## Aim of the exercise
Among the lines below, keep only those from the one containing "none; stroke-linecap: round;" through the one containing "#614b32; stroke-width: 14", and reproduce them exactly.

## Material to process
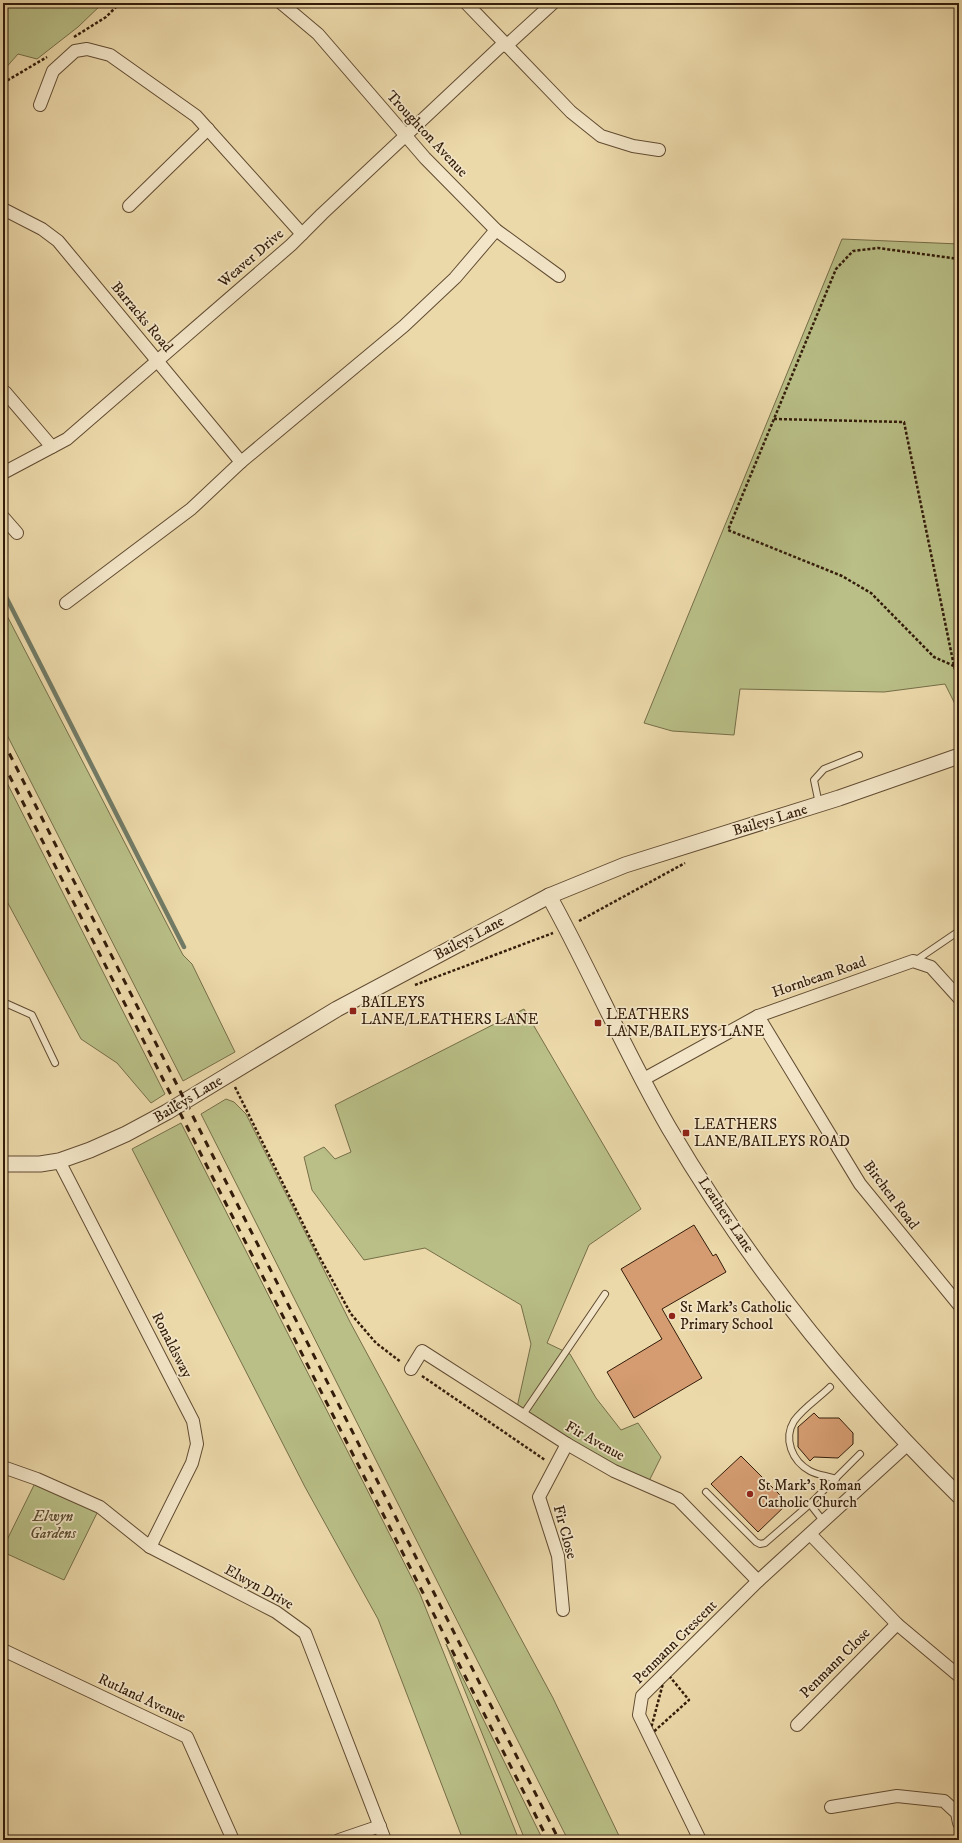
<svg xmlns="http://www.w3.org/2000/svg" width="962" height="1843" viewBox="0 0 962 1843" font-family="'IM FELL DW Pica',serif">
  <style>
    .green { fill: #b9bf87; stroke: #766e48 }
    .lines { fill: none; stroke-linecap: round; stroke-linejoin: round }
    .stream { stroke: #717b66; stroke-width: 4.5 }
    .building { fill: #d59c71; stroke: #331c0a }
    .service-casing { stroke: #614b32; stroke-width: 8 }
    .minor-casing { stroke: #614b32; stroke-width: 14 }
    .tertiary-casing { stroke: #614b32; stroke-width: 17 }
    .path { stroke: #331c0a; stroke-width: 2.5; stroke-dasharray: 3 2; stroke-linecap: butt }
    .service { stroke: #f3e6c8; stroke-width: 6 }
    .minor { stroke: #f3e6c8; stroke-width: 12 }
    .tertiary { stroke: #f3e6c8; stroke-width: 15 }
    .rail { stroke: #331c0a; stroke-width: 3; stroke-dasharray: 7 7; stroke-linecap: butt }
    .poi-dot { fill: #8f2418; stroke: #f3e6c8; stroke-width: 1.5 }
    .labels { text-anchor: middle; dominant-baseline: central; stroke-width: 3.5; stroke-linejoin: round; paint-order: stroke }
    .street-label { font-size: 15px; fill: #331c0a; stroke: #f3e6c8 }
    .poi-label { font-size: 15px; fill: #331c0a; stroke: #f3e6c8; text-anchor: start }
    .park-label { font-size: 15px; font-style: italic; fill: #5b4d30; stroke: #f3e6c8 }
  </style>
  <rect width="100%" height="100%" fill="#ecd9aa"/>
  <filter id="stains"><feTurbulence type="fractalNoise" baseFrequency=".005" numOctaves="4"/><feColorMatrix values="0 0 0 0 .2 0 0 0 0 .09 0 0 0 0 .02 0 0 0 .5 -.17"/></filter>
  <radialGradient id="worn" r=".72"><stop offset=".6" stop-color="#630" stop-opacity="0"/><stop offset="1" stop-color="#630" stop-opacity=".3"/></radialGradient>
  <g class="green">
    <polygon points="3,3 103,3 78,27 37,59 18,54 3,71"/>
    <polygon points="842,239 959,244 959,712 945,684 884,692 740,689 734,735 672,731 644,723"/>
    <polygon points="3,608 183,955 192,964 235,1052 183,1081 3,727"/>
    <polygon points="3,775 165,1094 151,1103 117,1063 81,1039 3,894"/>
    <polygon points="524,1009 641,1209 589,1245 547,1343 570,1354 596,1398 621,1430 638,1423 661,1457 647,1485 516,1412 531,1344 521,1305 425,1248 364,1260 312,1190 304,1157 324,1147 335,1159 351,1152 335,1105"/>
    <polygon points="226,1099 234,1102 246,1114 350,1322 553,1698 621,1840 568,1840 201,1114"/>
    <polygon points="181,1123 420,1594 519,1840 463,1840 378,1619 305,1487 132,1149"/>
    <polygon points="37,1479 100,1507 64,1580 3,1552 3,1548"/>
    <polygon points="446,1644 543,1840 525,1840"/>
  </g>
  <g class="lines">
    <polyline class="stream" points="3,591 184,947"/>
  </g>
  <g class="building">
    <polygon points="694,1225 713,1256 716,1254 726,1272 662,1309 702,1378 634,1418 607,1372 662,1339 621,1269"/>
    <polygon points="814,1413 819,1418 839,1418 853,1433 853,1444 838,1458 814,1457 810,1461 798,1447 798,1427"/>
    <polygon points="741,1456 788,1503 758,1532 711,1484"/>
  </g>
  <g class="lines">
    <defs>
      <g id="service">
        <polyline points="819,804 814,780 824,769 859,755"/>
        <polyline points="915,961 959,931"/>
        <polyline points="3,1002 32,1015 55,1063"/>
        <path d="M830,1387C819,1398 803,1408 794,1421C783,1439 792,1461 810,1471C817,1475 828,1476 836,1479"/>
        <polyline points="522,1416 605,1294"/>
        <polyline points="706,1492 756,1542 760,1544 765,1543 810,1504"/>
        <polyline points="824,1522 810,1504 860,1454"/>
      </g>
      <g id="minor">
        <polyline points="281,3 318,34 425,158 496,230 559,276"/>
        <polyline points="466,3 571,112 601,136 633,146 659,150"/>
        <polyline points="506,46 553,3"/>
        <polyline points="40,105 53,71 75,51 87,49 110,55 196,116 302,234"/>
        <polyline points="129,206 208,129"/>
        <polyline points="3,209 42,229 58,241 241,462"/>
        <polyline points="5,392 52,447"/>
        <polyline points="3,473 67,439 291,245 322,214 503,44"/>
        <polyline points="3,517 17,533"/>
        <polyline points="66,603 191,509 241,462 404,326 455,278 496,230"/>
        <polyline points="758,1016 860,1184 959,1305"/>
        <polyline points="642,1080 758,1016 913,961 931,967 959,998"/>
        <polyline points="59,1161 193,1421 197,1444 192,1463 150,1547"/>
        <polyline points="411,1369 422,1351 567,1444 614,1471 678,1499 758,1581"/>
        <polyline points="3,1467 37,1479 100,1507 150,1547 276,1612 305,1633 385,1840"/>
        <polyline points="810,1534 897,1624 959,1676"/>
        <polyline points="563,1610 558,1556 539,1497 567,1444"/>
        <polyline points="3,1650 187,1737 233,1840"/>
        <polyline points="797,1725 897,1624"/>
        <polyline points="831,1807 897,1796 944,1801 957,1813 959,1823"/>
        <polyline points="3,1839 4,1840"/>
        <polyline points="339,1840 380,1826"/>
        <polyline points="700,1840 639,1715 642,1696 758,1581 908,1444"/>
      </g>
      <g id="tertiary">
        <path d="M549,896C591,972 625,1052 669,1128C748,1263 848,1387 959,1496"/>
        <polyline points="3,1164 40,1164 59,1161 90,1150 126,1134 167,1112 337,1009 549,896 625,865 839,798 959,756"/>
      </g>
    </defs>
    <use href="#service" class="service-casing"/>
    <use href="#minor" class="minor-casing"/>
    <use href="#tertiary" class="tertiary-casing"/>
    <g class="path">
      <polyline points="74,37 106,17 120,3"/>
      <polyline points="3,83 47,57"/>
      <polyline points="774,419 904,422 954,666 959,683"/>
      <polyline points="954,665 959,648"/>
      <polyline points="954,666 934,657 871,593 842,576 728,530 836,269 853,251 878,248 959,259"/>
      <polyline points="579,921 685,863"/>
      <polyline points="415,985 553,933"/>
      <polyline points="235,1087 319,1256 351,1314 376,1343 401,1362"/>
      <polyline points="422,1376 545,1460"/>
      <polygon points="666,1672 689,1700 649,1736"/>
    </g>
    <use href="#service" class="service"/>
    <use href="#minor" class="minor"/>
    <use href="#tertiary" class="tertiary"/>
    <g class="rail">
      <polyline points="3,741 559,1840"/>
      <polyline points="3,763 548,1840"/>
    </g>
  </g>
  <g class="poi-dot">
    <rect x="349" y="1007" width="8" height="8" rx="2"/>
    <rect x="594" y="1019" width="8" height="8" rx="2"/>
    <rect x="682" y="1129" width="8" height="8" rx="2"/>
    <circle cx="672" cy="1316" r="4"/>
    <circle cx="750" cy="1494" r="4"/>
  </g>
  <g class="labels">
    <g class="street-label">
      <text transform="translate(427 134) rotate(47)">Troughton Avenue</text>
      <text transform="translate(251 258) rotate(-41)">Weaver Drive</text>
      <text transform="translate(142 317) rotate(50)">Barracks Road</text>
      <text transform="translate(770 820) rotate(-17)">Baileys Lane</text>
      <text transform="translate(469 938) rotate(-28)">Baileys Lane</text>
      <text transform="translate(819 977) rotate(-19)">Hornbeam Road</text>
      <text transform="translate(188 1099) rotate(-31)">Baileys Lane</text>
      <text transform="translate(891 1195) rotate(53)">Birchen Road</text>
      <text transform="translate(726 1215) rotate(56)">Leathers Lane</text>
      <text transform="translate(172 1345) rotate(63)">Ronaldsway</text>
      <text transform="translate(595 1441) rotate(29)">Fir Avenue</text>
      <text transform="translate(565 1532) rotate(75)">Fir Close</text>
      <text transform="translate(259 1587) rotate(29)">Elwyn Drive</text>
      <text transform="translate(675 1642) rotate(-45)">Penmann Crescent</text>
      <text transform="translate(835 1663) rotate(-45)">Penmann Close</text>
      <text transform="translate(142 1698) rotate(25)">Rutland Avenue</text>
    </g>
    <g class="poi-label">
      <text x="361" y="1002">BAILEYS<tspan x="361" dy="17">LANE/LEATHERS LANE</tspan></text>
      <text x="606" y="1014">LEATHERS<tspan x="606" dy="17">LANE/BAILEYS LANE</tspan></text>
      <text x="694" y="1124">LEATHERS<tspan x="694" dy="17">LANE/BAILEYS ROAD</tspan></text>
      <text x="680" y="1307">St Mark's Catholic<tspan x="680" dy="17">Primary School</tspan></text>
      <text x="758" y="1485">St Mark's Roman<tspan x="758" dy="17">Catholic Church</tspan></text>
    </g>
    <g class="park-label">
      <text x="53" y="1516">Elwyn<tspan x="53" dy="17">Gardens</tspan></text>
    </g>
  </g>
  <rect width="962" height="1843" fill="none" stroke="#ecd9aa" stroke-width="16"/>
  <rect x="4" y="4" width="954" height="1835" fill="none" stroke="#331c0a" stroke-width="2"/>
  <rect x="8" y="8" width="946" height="1827" fill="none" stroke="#331c0a"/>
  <rect width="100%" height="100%" filter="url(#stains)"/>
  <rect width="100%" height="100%" fill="url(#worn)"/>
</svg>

## Your solution
    .lines { fill: none; stroke-linecap: round; stroke-linejoin: round }
    .stream { stroke: #717b66; stroke-width: 4.5 }
    .building { fill: #d59c71; stroke: #331c0a }
    .service-casing { stroke: #614b32; stroke-width: 8 }
    .minor-casing { stroke: #614b32; stroke-width: 14 }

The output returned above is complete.